Because we know the theoretical distribution of this #X^2#-statistic, we can conduct a hypothesis test in the same way as other hypothesis tests that we know (e.g. for a mean, proportion or regression slope). The null and alternative hypotheses in this case are:
- #H_0#: The observed frequency distribution is not different from the theoretical distribution
- #H_A#: The observed and theoretical distributions are different.
And as mentioned above, the null hypothesis is rejected for high values of the #X^2#-statistic. For that reason this hypothesis test is always a right-sided test.
To calculate the p-value for a given #X^2# value, we can use the command pchisq(). Let's take a look at the documentation for pchisq().
?pchisq()
To calculate the p-value you need to specify a few input arguments.
- x: the #X^2# statistic that you calculated
- df: the number of degrees of freedom (calculated by k-1)
- lower.tail: this can be TRUE or FALSE, the default is true which means that you calculate the probability on the left side of the distribution of your statistic (from 0 to your statistic). If you specify FALSE you calculate the probability on the right side of the distribution of your statistic, to see what the probability is to find this statistic or more extreme, which is what we're interested in.
You test this by performing a #X^2#-Goodness of Fit test. Is the observed frequency significantly different from the expected frequency at a significance level of #\alpha = 0.1#?

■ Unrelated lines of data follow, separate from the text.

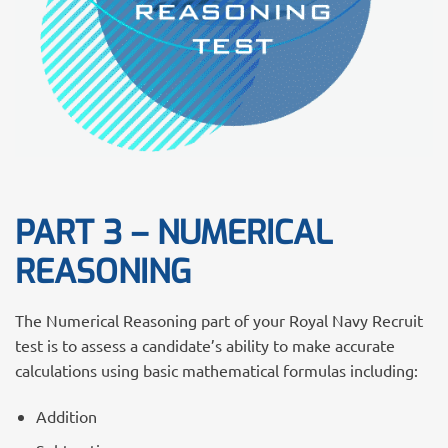
PART 3 – NUMERICAL
REASONING
The Numerical Reasoning part of your Royal Navy Recruit
test is to assess a candidate’s ability to make accurate
calculations using basic mathematical formulas including:
Addition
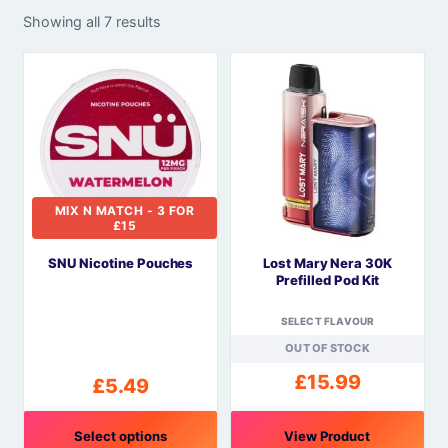
Showing all 7 results
MIX N MATCH - 3 FOR
£15
SNU Nicotine Pouches
Lost Mary Nera 30K
Prefilled Pod Kit
SELECT FLAVOUR
OUT OF STOCK
£
15.99
£
5.49
Select options
View Product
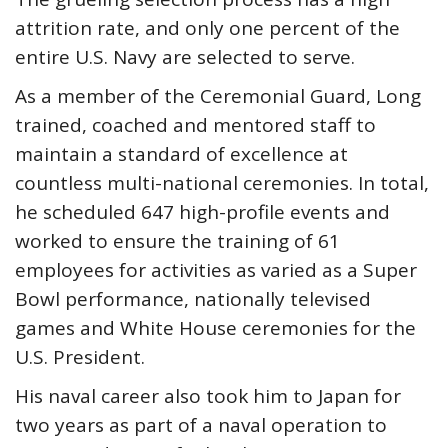
attrition rate, and only one percent of the
entire U.S. Navy are selected to serve.
As a member of the Ceremonial Guard, Long
trained, coached and mentored staff to
maintain a standard of excellence at
countless multi-national ceremonies. In total,
he scheduled 647 high-profile events and
worked to ensure the training of 61
employees for activities as varied as a Super
Bowl performance, nationally televised
games and White House ceremonies for the
U.S. President.
His naval career also took him to Japan for
two years as part of a naval operation to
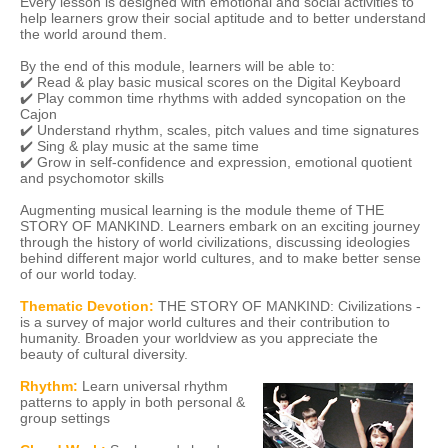
Every lesson is designed with emotional and social activities to
help learners grow their social aptitude and to better understand
the world around them.
By the end of this module, learners will be able to:
✔️ Read & play basic musical scores on the Digital Keyboard
✔️ Play common time rhythms with added syncopation on the
Cajon
✔️ Understand rhythm, scales, pitch values and time signatures
✔️ Sing & play music at the same time
✔️ Grow in self-confidence and expression, emotional quotient
and psychomotor skills
Augmenting musical learning is the module theme of THE
STORY OF MANKIND. Learners embark on an exciting journey
through the history of world civilizations, discussing ideologies
behind different major world cultures, and to make better sense
of our world today.
Thematic Devotion:
THE STORY OF MANKIND: Civilizations -
is a survey of major world cultures and their contribution to
humanity. Broaden your worldview as you appreciate the
beauty of cultural diversity.
Rhythm:
Learn universal rhythm
patterns to apply in both personal &
group settings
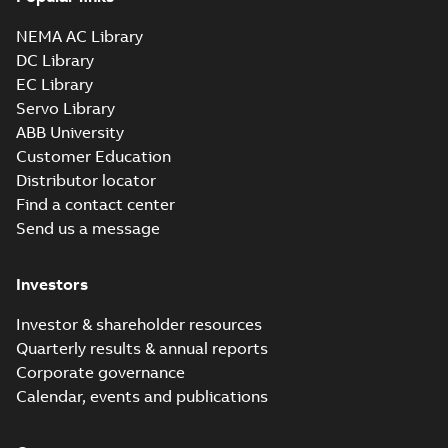
NEMA AC Library
DC Library
EC Library
Servo Library
ABB University
Customer Education
Distributor locator
Find a contact center
Send us a message
Investors
Investor & shareholder resources
Quarterly results & annual reports
Corporate governance
Calendar, events and publications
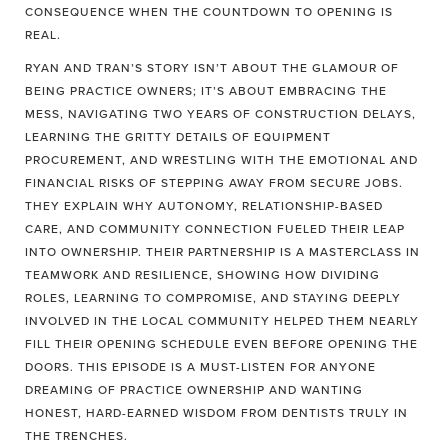
CONSEQUENCE WHEN THE COUNTDOWN TO OPENING IS
REAL.
RYAN AND TRAN’S STORY ISN’T ABOUT THE GLAMOUR OF
BEING PRACTICE OWNERS; IT’S ABOUT EMBRACING THE
MESS, NAVIGATING TWO YEARS OF CONSTRUCTION DELAYS,
LEARNING THE GRITTY DETAILS OF EQUIPMENT
PROCUREMENT, AND WRESTLING WITH THE EMOTIONAL AND
FINANCIAL RISKS OF STEPPING AWAY FROM SECURE JOBS.
THEY EXPLAIN WHY AUTONOMY, RELATIONSHIP-BASED
CARE, AND COMMUNITY CONNECTION FUELED THEIR LEAP
INTO OWNERSHIP. THEIR PARTNERSHIP IS A MASTERCLASS IN
TEAMWORK AND RESILIENCE, SHOWING HOW DIVIDING
ROLES, LEARNING TO COMPROMISE, AND STAYING DEEPLY
INVOLVED IN THE LOCAL COMMUNITY HELPED THEM NEARLY
FILL THEIR OPENING SCHEDULE EVEN BEFORE OPENING THE
DOORS. THIS EPISODE IS A MUST-LISTEN FOR ANYONE
DREAMING OF PRACTICE OWNERSHIP AND WANTING
HONEST, HARD-EARNED WISDOM FROM DENTISTS TRULY IN
THE TRENCHES.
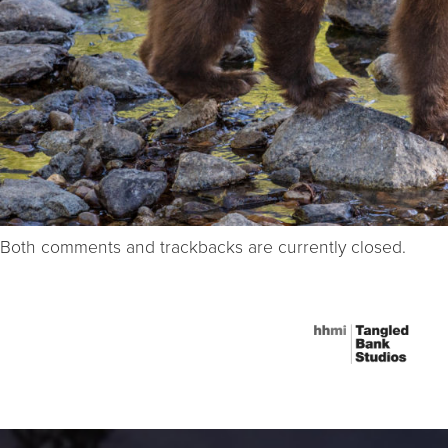
Both comments and trackbacks are currently closed.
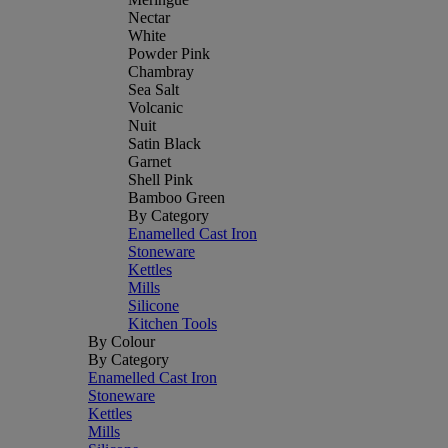
Nectar
White
Powder Pink
Chambray
Sea Salt
Volcanic
Nuit
Satin Black
Garnet
Shell Pink
Bamboo Green
By Category
Enamelled Cast Iron
Stoneware
Kettles
Mills
Silicone
Kitchen Tools
By Colour
By Category
Enamelled Cast Iron
Stoneware
Kettles
Mills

Round your answers for the #X^2#-statistic and the #p#-value to #2# decimal points.
Step 1: calulate #X^2#-statistic
The #X^2#-statistic is calculated using the following equation:
\[X^2=\sum_{\text{all categories}}{\dfrac{(\text{Observed}-\text{Expected})^2}{\text{Expected}}}\]
So: you need the observed and expected frequencies.
Step 1a: Calculate observed frequencies
The observed frequencies can be found in the frequency table of the variable environment.
observed <- table(WD$ environment)
Step 1b: Calculate expected frequencies
You expect that the answers are equally distributed over the #5# classes (given the question). The expected frequency of each class is #1/5#th of the total number of observations.
expected <- c(nrow(WD)/5, nrow(WD)/5, nrow(WD)/5, nrow(WD)/5, nrow(WD)/5)
Step 1c: Use the equation
X2 <- sum((observed-expected)^2/expected)
#X^2 = 249.51#
Now you know the #X^2#-statistic, but is it large enough to say that the observed frequency is significantly different from the expected frequency?
Step 2: Calculate #p#-value
Use the pchisq() function to calculate the #p#-value. The degrees of freedom are calculated with the equation: #df = k - 1# in which #k# is the number of categories.
df <- 5 - 1#p#-value = "8.29990665965062e-53"
p <- pchisq(X2, df, lower.tail = FALSE)
Step 3: Conclusion
The #p#-value is much smaller than the significance level of #0.1#. Hence, the null hypothesis should be rejected. The responses of people to the statement 'Saving water is good for the environment' are not equally distributed over the categories.